The newly arrived medical students now have joined them, adding to an increasing bustle around UGHE’s dorms and academic buildings.
“The inaugural cohort of medical students is great,” said Dr. Agnes Binagwaho, UGHE’s vice chancellor and a former Rwanda Minister of Health. “They are motivated, with a clear vision, and are ready to contribute to improving the health status of their country, leaving no one out.”
UGHE’s nationally accredited medical program confers a Bachelor of Medicine, Bachelor of Surgery/Master of Science in Global Health Delivery, combining a bachelor-level medical degree with the university’s existing master-level global health degree.
The curriculum will build upon existing requirements for medical doctors in Rwanda and across East Africa, with academic innovations designed to train a new generation of health professionals who strive to deliver more equitable care.
Studies begin with six months of introductory coursework to establish an academic foundation around themes including patient care, health sciences, and social determinants of health. Just across a valley, the nearby, PIH-supported Butaro District Hospital will help students gain firsthand medical experience during the program, which will emphasize hands-on learning with patients and health systems in rural areas.

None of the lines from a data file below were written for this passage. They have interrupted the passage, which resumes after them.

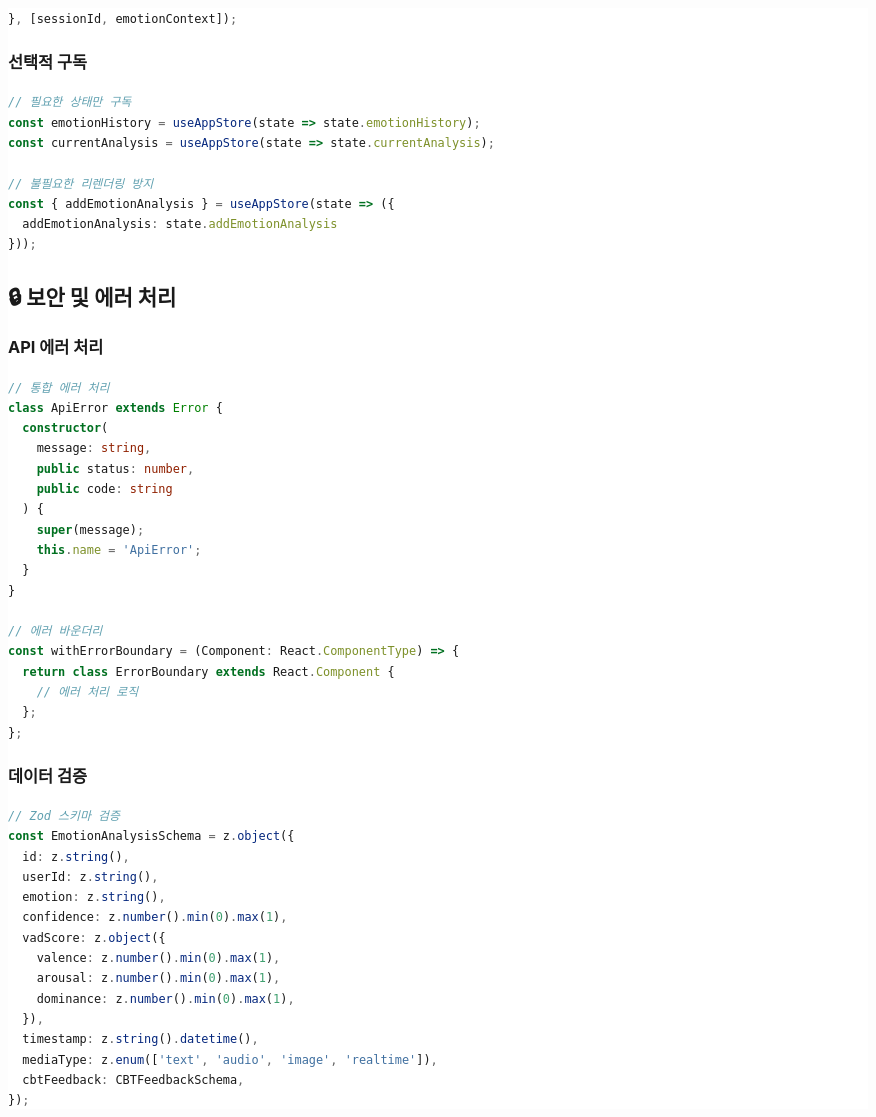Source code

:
 ```typescript
}, [sessionId, emotionContext]);
```

### **선택적 구독**
```typescript
// 필요한 상태만 구독
const emotionHistory = useAppStore(state => state.emotionHistory);
const currentAnalysis = useAppStore(state => state.currentAnalysis);

// 불필요한 리렌더링 방지
const { addEmotionAnalysis } = useAppStore(state => ({
  addEmotionAnalysis: state.addEmotionAnalysis
}));
```

## 🔒 **보안 및 에러 처리**

### **API 에러 처리**
```typescript
// 통합 에러 처리
class ApiError extends Error {
  constructor(
    message: string,
    public status: number,
    public code: string
  ) {
    super(message);
    this.name = 'ApiError';
  }
}

// 에러 바운더리
const withErrorBoundary = (Component: React.ComponentType) => {
  return class ErrorBoundary extends React.Component {
    // 에러 처리 로직
  };
};
```

### **데이터 검증**
```typescript
// Zod 스키마 검증
const EmotionAnalysisSchema = z.object({
  id: z.string(),
  userId: z.string(),
  emotion: z.string(),
  confidence: z.number().min(0).max(1),
  vadScore: z.object({
    valence: z.number().min(0).max(1),
    arousal: z.number().min(0).max(1),
    dominance: z.number().min(0).max(1),
  }),
  timestamp: z.string().datetime(),
  mediaType: z.enum(['text', 'audio', 'image', 'realtime']),
  cbtFeedback: CBTFeedbackSchema,
});
```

Incorporating UGHE’s existing Master’s in Global Health Delivery into the medical program will ensure that graduates not only gain a solid foundation in the health sciences and clinical practice, but also acquire the knowledge and management skills needed to build and maintain effective, equitable health systems.
Students will put that education and training into practice directly after graduating. Each of UGHE’s new medical students has signed an agreement known as umusanzu, which means “contribution” in the local language of Kinyarwanda. Under umusanzu, students pledge to work with the government of Rwanda in underserved communities for at least five years after completing their studies, in exchange for a full scholarship to UGHE. The scholarships are funded by private charitable contributions.
Umusanzu is at the heart of UGHE’s mission of building the next generation of global health leaders. The university believes that financial capacity should not determine someone’s ability to pursue a career in global health, and that removing financial barriers to education will create a more diverse field of medical professionals and lead to more equitable health outcomes.
“We take pride in providing equitable access to health sciences education, as we believe that equity in education is the basis of equity in health care,” said Professor Abebe Bekele, UGHE’s founding dean of health sciences.
“We do not want our students to pay us back for the education they receive here, but rather we want them to pay it forward by serving those who have lacked access to quality health care in the past.”
That commitment seems to align closely with Mizero’s goals. She said she’s looking forward to the medical program’s community involvement and comprehensive curriculum, which extends beyond clinical care to develop humanitarian values, such as cultural literacy and social justice.
“I am highly concerned about the general well-being of the community, especially the least privileged, underserved, and most vulnerable,” Mizero wrote. “Thank you again, UGHE, for being a ladder on which I climb up to achieve my dream.”